- _WHAT THE EXERCISE ASKS_: Reproduce every line of the data below without any changes.

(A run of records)
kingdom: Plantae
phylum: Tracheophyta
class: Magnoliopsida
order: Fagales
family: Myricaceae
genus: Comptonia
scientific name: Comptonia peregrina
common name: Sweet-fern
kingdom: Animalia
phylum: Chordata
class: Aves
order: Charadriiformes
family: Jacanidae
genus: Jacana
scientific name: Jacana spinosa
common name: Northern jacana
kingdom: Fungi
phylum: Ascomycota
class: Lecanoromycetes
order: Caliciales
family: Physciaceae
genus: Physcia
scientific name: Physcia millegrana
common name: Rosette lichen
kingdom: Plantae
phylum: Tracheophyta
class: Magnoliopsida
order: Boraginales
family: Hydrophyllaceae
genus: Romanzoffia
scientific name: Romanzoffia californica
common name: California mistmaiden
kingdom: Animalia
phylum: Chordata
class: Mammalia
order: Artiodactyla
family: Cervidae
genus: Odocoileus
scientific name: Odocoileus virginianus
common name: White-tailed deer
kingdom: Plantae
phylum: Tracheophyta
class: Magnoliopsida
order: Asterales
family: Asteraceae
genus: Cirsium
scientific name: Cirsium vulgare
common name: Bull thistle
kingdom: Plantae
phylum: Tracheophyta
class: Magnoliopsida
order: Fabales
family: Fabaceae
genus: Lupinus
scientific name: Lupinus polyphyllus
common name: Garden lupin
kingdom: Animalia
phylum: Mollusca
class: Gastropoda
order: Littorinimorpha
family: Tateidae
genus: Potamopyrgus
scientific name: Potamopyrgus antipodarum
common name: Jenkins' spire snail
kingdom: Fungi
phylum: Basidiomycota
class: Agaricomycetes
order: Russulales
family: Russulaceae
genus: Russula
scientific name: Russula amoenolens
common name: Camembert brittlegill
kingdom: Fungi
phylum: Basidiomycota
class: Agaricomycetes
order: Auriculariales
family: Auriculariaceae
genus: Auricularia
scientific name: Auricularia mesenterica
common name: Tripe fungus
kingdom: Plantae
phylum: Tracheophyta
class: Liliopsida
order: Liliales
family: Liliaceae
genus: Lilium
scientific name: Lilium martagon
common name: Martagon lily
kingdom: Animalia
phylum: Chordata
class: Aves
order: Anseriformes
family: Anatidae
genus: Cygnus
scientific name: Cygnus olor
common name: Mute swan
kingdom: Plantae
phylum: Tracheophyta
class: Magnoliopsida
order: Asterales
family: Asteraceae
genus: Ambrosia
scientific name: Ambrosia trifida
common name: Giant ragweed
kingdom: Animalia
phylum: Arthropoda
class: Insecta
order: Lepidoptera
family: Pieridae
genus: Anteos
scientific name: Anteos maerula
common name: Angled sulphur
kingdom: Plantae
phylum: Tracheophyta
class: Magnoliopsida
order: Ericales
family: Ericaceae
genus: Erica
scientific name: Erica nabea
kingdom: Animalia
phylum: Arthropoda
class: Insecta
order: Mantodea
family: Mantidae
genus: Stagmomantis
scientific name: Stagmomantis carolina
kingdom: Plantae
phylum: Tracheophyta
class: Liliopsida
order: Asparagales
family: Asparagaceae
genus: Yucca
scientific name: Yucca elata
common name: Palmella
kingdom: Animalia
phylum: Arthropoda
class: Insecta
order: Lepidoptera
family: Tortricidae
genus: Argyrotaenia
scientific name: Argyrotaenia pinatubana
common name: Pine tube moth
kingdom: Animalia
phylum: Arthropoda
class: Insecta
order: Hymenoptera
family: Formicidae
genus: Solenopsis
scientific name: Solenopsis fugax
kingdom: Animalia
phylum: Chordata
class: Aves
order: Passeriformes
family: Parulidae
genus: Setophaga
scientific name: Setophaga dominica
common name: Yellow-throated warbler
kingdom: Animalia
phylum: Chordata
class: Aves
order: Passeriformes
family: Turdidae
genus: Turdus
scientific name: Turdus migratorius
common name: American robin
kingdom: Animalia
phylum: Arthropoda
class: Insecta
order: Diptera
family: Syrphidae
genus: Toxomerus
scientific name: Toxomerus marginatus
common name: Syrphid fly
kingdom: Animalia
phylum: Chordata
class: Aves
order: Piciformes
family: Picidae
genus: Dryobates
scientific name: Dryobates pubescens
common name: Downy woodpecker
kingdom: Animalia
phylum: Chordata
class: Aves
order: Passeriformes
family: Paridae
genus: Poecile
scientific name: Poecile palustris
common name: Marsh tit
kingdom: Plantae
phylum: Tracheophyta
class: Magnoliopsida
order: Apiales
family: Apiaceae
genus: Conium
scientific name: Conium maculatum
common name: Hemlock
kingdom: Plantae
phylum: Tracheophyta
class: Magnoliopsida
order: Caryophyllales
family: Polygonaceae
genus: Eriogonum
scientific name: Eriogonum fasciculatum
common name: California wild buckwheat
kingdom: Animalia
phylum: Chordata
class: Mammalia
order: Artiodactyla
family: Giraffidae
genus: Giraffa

- _ANSWER_:
kingdom: Plantae
phylum: Tracheophyta
class: Magnoliopsida
order: Fagales
family: Myricaceae
genus: Comptonia
scientific name: Comptonia peregrina
common name: Sweet-fern
kingdom: Animalia
phylum: Chordata
class: Aves
order: Charadriiformes
family: Jacanidae
genus: Jacana
scientific name: Jacana spinosa
common name: Northern jacana
kingdom: Fungi
phylum: Ascomycota
class: Lecanoromycetes
order: Caliciales
family: Physciaceae
genus: Physcia
scientific name: Physcia millegrana
common name: Rosette lichen
kingdom: Plantae
phylum: Tracheophyta
class: Magnoliopsida
order: Boraginales
family: Hydrophyllaceae
genus: Romanzoffia
scientific name: Romanzoffia californica
common name: California mistmaiden
kingdom: Animalia
phylum: Chordata
class: Mammalia
order: Artiodactyla
family: Cervidae
genus: Odocoileus
scientific name: Odocoileus virginianus
common name: White-tailed deer
kingdom: Plantae
phylum: Tracheophyta
class: Magnoliopsida
order: Asterales
family: Asteraceae
genus: Cirsium
scientific name: Cirsium vulgare
common name: Bull thistle
kingdom: Plantae
phylum: Tracheophyta
class: Magnoliopsida
order: Fabales
family: Fabaceae
genus: Lupinus
scientific name: Lupinus polyphyllus
common name: Garden lupin
kingdom: Animalia
phylum: Mollusca
class: Gastropoda
order: Littorinimorpha
family: Tateidae
genus: Potamopyrgus
scientific name: Potamopyrgus antipodarum
common name: Jenkins' spire snail
kingdom: Fungi
phylum: Basidiomycota
class: Agaricomycetes
order: Russulales
family: Russulaceae
genus: Russula
scientific name: Russula amoenolens
common name: Camembert brittlegill
kingdom: Fungi
phylum: Basidiomycota
class: Agaricomycetes
order: Auriculariales
family: Auriculariaceae
genus: Auricularia
scientific name: Auricularia mesenterica
common name: Tripe fungus
kingdom: Plantae
phylum: Tracheophyta
class: Liliopsida
order: Liliales
family: Liliaceae
genus: Lilium
scientific name: Lilium martagon
common name: Martagon lily
kingdom: Animalia
phylum: Chordata
class: Aves
order: Anseriformes
family: Anatidae
genus: Cygnus
scientific name: Cygnus olor
common name: Mute swan
kingdom: Plantae
phylum: Tracheophyta
class: Magnoliopsida
order: Asterales
family: Asteraceae
genus: Ambrosia
scientific name: Ambrosia trifida
common name: Giant ragweed
kingdom: Animalia
phylum: Arthropoda
class: Insecta
order: Lepidoptera
family: Pieridae
genus: Anteos
scientific name: Anteos maerula
common name: Angled sulphur
kingdom: Plantae
phylum: Tracheophyta
class: Magnoliopsida
order: Ericales
family: Ericaceae
genus: Erica
scientific name: Erica nabea
kingdom: Animalia
phylum: Arthropoda
class: Insecta
order: Mantodea
family: Mantidae
genus: Stagmomantis
scientific name: Stagmomantis carolina
kingdom: Plantae
phylum: Tracheophyta
class: Liliopsida
order: Asparagales
family: Asparagaceae
genus: Yucca
scientific name: Yucca elata
common name: Palmella
kingdom: Animalia
phylum: Arthropoda
class: Insecta
order: Lepidoptera
family: Tortricidae
genus: Argyrotaenia
scientific name: Argyrotaenia pinatubana
common name: Pine tube moth
kingdom: Animalia
phylum: Arthropoda
class: Insecta
order: Hymenoptera
family: Formicidae
genus: Solenopsis
scientific name: Solenopsis fugax
kingdom: Animalia
phylum: Chordata
class: Aves
order: Passeriformes
family: Parulidae
genus: Setophaga
scientific name: Setophaga dominica
common name: Yellow-throated warbler
kingdom: Animalia
phylum: Chordata
class: Aves
order: Passeriformes
family: Turdidae
genus: Turdus
scientific name: Turdus migratorius
common name: American robin
kingdom: Animalia
phylum: Arthropoda
class: Insecta
order: Diptera
family: Syrphidae
genus: Toxomerus
scientific name: Toxomerus marginatus
common name: Syrphid fly
kingdom: Animalia
phylum: Chordata
class: Aves
order: Piciformes
family: Picidae
genus: Dryobates
scientific name: Dryobates pubescens
common name: Downy woodpecker
kingdom: Animalia
phylum: Chordata
class: Aves
order: Passeriformes
family: Paridae
genus: Poecile
scientific name: Poecile palustris
common name: Marsh tit
kingdom: Plantae
phylum: Tracheophyta
class: Magnoliopsida
order: Apiales
family: Apiaceae
genus: Conium
scientific name: Conium maculatum
common name: Hemlock
kingdom: Plantae
phylum: Tracheophyta
class: Magnoliopsida
order: Caryophyllales
family: Polygonaceae
genus: Eriogonum
scientific name: Eriogonum fasciculatum
common name: California wild buckwheat
kingdom: Animalia
phylum: Chordata
class: Mammalia
order: Artiodactyla
family: Giraffidae
genus: Giraffa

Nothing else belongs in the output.